◆ Exercises to complete ◆
A – In the excerpt on PYEVNT event information, rewrite the paragraph beginning "Part of the information is only relevant" as a short bulleted list that keeps its main facts.
B – Decide whether each statement agrees with the excerpt on PYEVNT event information. Answer yes or no for each, and quote the words of the excerpt that decide it.
(i) Information that is irrelevant to a subprocess is set to 0 by default.
(ii) Kinematical variables normally already include initial- and final-state radiation effects.
(iii) MSTI(1) gives the general type of subprocess that has occurred.
C – Extend the excerpt on PYEVNT event information, picking up right after its last sentence.

◆ Excerpt provided ◆
▼▼▼
When an event is generated with PYEVNT, some information on it is stored in the MSTI and PARI arrays of the PYPARS common block (often copied directly from the internal MINT and VINT variables). Further information is stored in the complete event record; see section [*].

Part of the information is only relevant for some subprocesses; by default everything irrelevant is set to 0. Kindly note that, like the CKIN constraints described in section [*], kinematical variables normally (i.e. where it is not explicitly stated otherwise) refer to the naïve hard scattering, before initial- and final-state radiation effects have been included.


\fbox{\texttt{COMMON/PYPARS/MSTP(200),PARP(200),MSTI(200),PARI(200)}}

Purpose:
to provide information on latest event generated or, in a few cases, on statistics accumulated during the run.

MSTI(1) :
specifies the general type of subprocess that has occurred, according to the ISUB code given in section [*].
▲▲▲
◆ Information given ◆
▼▼▼
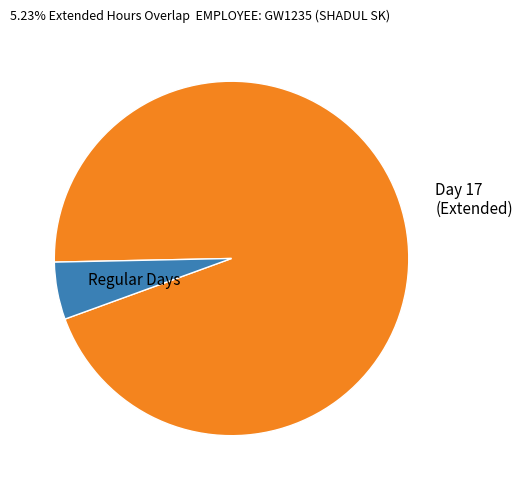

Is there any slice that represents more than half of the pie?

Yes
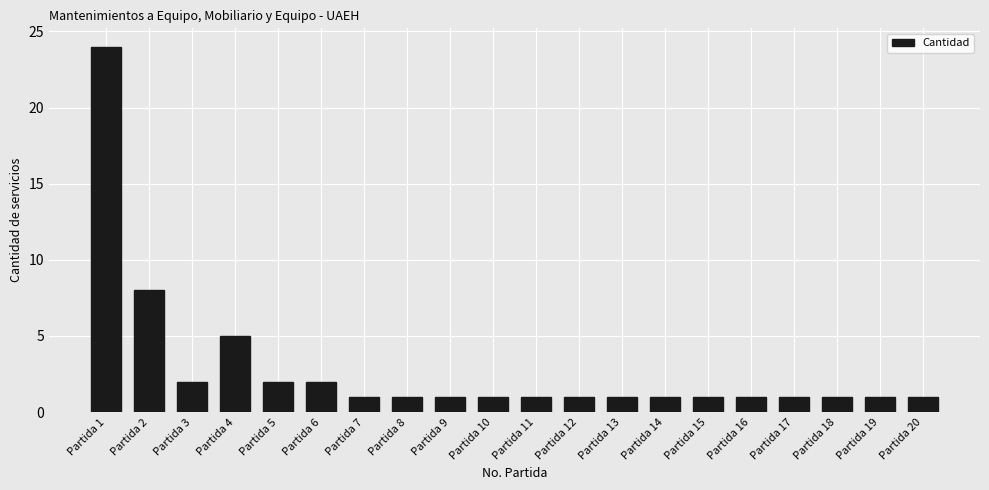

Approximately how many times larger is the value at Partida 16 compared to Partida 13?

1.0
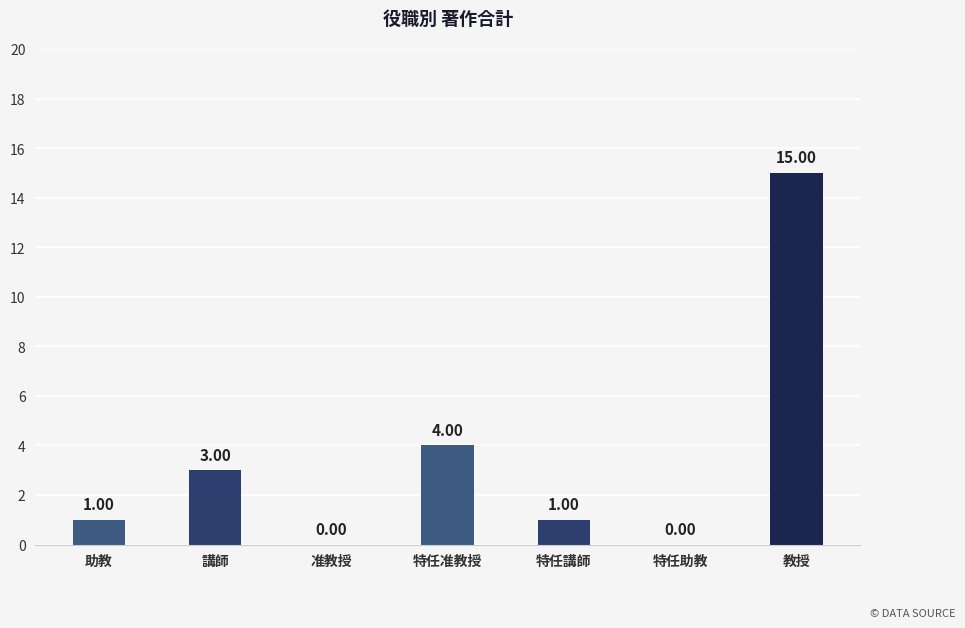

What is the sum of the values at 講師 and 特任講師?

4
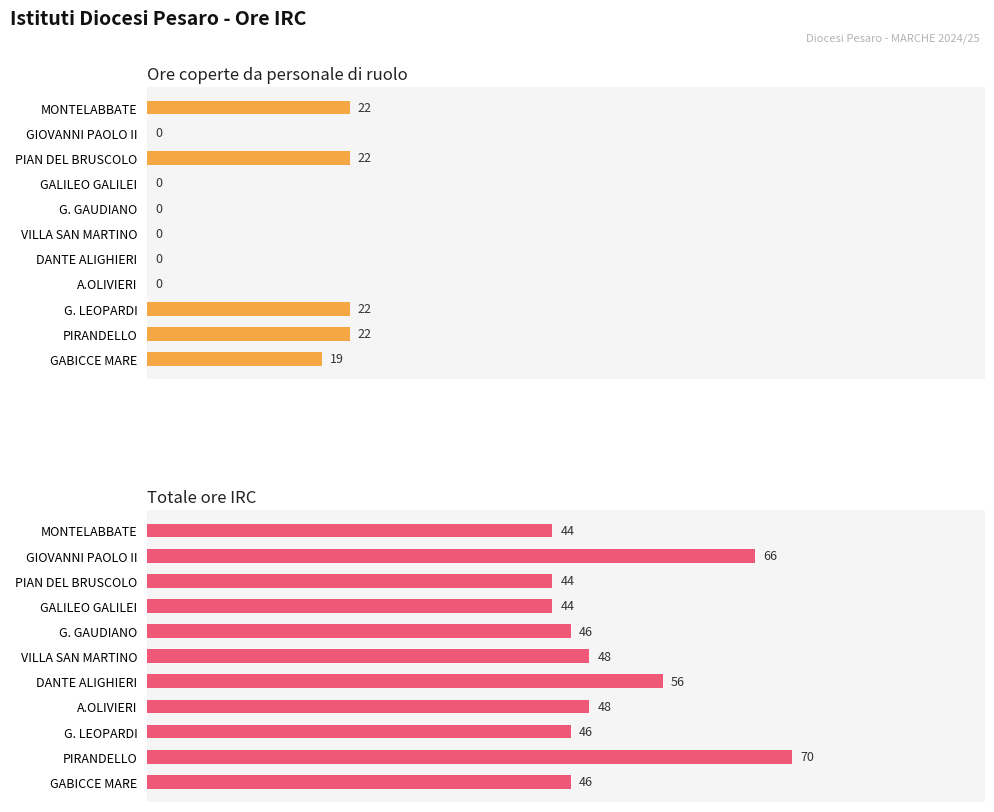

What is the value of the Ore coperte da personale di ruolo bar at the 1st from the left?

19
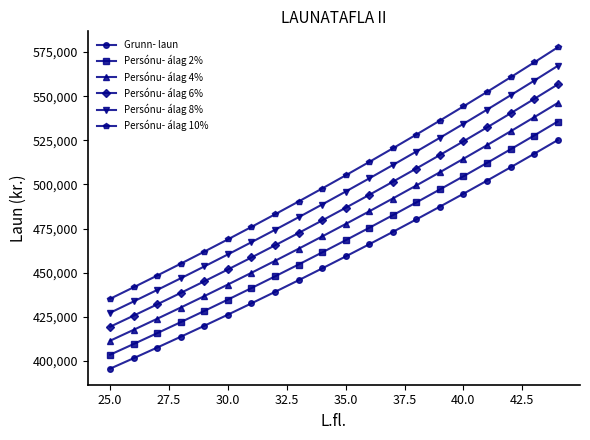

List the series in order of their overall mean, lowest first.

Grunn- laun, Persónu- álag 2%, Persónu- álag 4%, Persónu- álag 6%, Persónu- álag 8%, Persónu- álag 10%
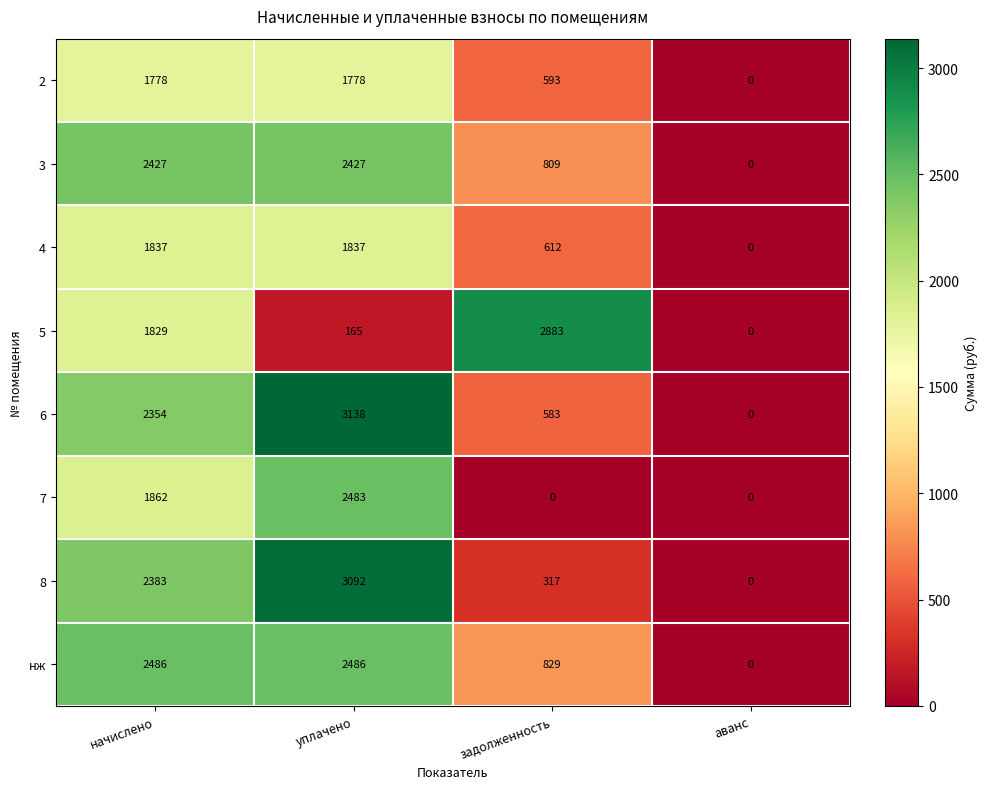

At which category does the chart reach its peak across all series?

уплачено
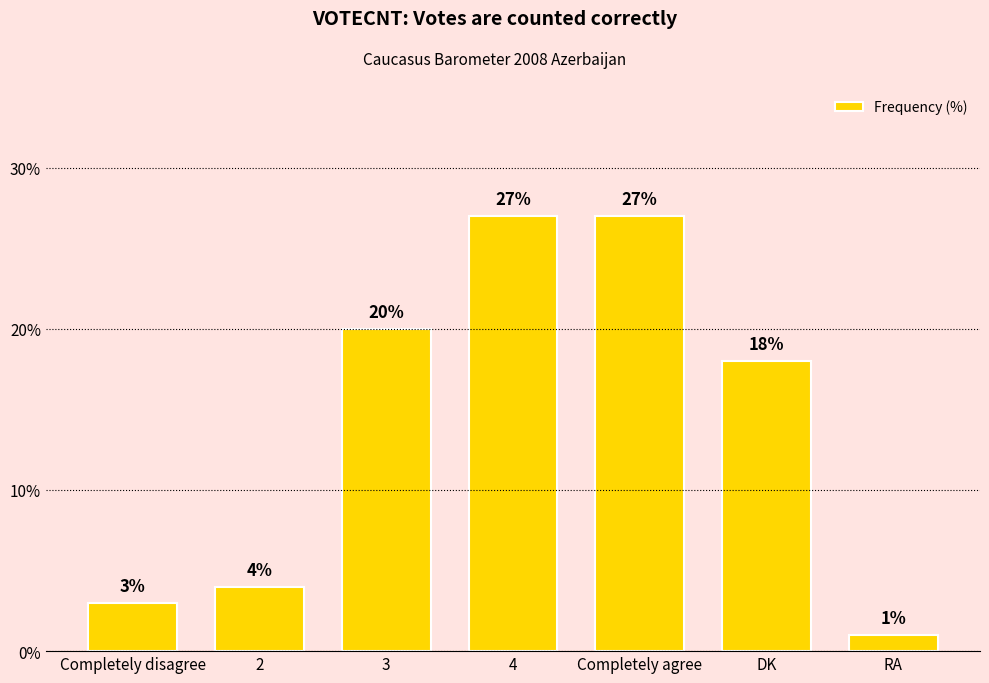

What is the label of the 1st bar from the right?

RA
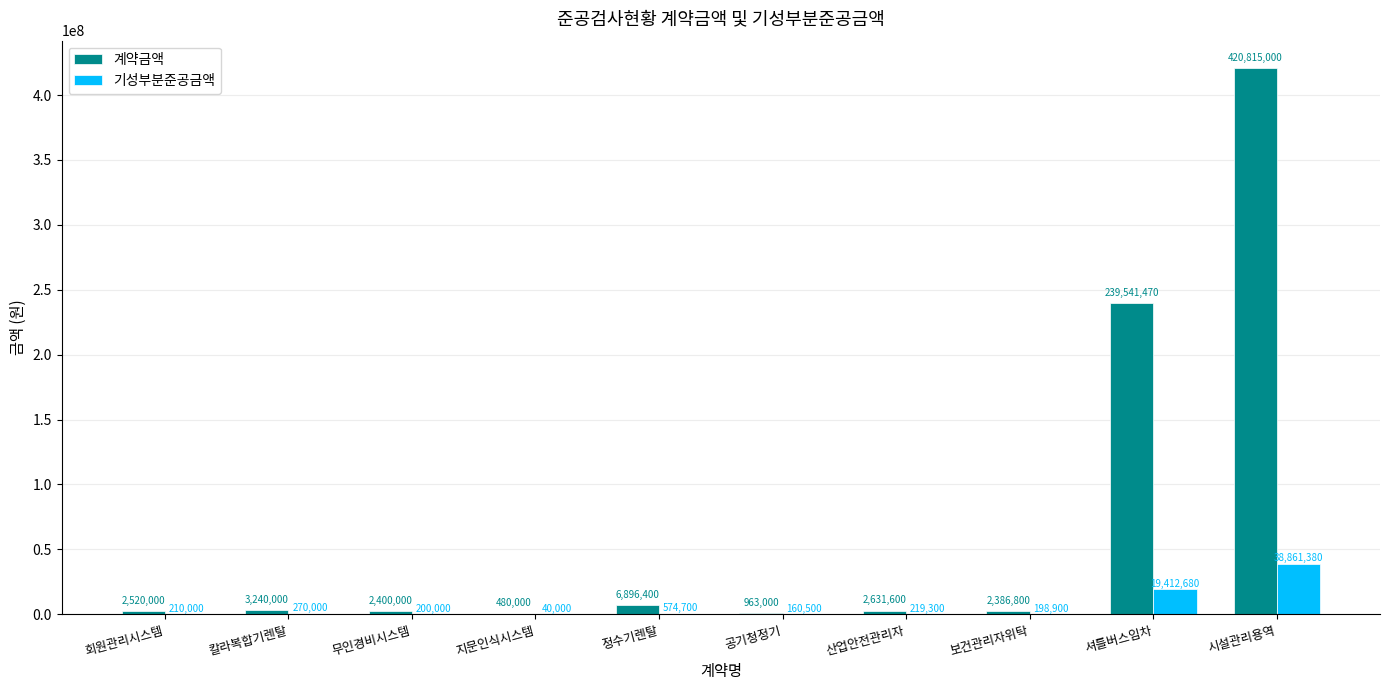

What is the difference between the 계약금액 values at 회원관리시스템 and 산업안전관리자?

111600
▲▲▲
◆ Answers per task ◆
A –
- Some information applies only to certain subprocesses.
- By default, everything that doesn't apply is set to 0.
- Unless stated otherwise, kinematical variables refer to the naïve hard scattering, like the CKIN constraints.
- That means the values are taken before initial- and final-state radiation effects are included.

B –
(i) Yes: "by default everything irrelevant is set to 0"
(ii) No: "refer to the naïve hard scattering, before initial- and final-state radiation effects have been included"
(iii) Yes: "specifies the general type of subprocess that has occurred"

C –
MSTI(2) :
whenever MSTI(1) (together with MSTI(15) and MSTI(16)) are not enough to specify the type of process uniquely, MSTI(2) provides an ordering of the different possibilities. This is particularly relevant for the different colour-flow topologies possible in QCD $2 \to 2$ processes, but easily generalizes e.g. if a quark is replaced by a squark. With $i = $MSTI(15), $j = $MSTI(16) and $k = $MSTI(2), the QCD possibilities are, in the classification scheme of [Ben84] (cf. section [*]):
ISUB = 11,
$i = j$, $\mathrm{q}_i \mathrm{q}_i \to \mathrm{q}_i \mathrm{q}_i$;
$k=1$ : colour configuration $A$.
$k=2$ : colour configuration $B$.
ISUB = 11,
$i \neq j$, $\mathrm{q}_i \mathrm{q}_j \to \mathrm{q}_i \mathrm{q}_j$;
$k=1$ : only possibility.
ISUB = 12,
$\mathrm{q}_i \overline{\mathrm{q}}_i \to \mathrm{q}_l \overline{\mathrm{q}}_l$;
$k=1$ : only possibility.
ISUB = 13,
$\mathrm{q}_i \overline{\mathrm{q}}_i \to \mathrm{g}\mathrm{g}$;
$k=1$ : colour configuration $A$.
$k=2$ : colour configuration $B$.
ISUB = 28,
$\mathrm{q}_i \mathrm{g}\to \mathrm{q}_i \mathrm{g}$;
$k=1$ : colour configuration $A$.
$k=2$ : colour configuration $B$.
ISUB = 53,
$\mathrm{g}\mathrm{g}\to \mathrm{q}_l \overline{\mathrm{q}}_l$;
$k=1$ : colour configuration $A$.
$k=2$ : colour configuration $B$.
ISUB = 68,
$\mathrm{g}\mathrm{g}\to \mathrm{g}\mathrm{g}$;
$k=1$ : colour configuration $A$.
$k=2$ : colour configuration $B$.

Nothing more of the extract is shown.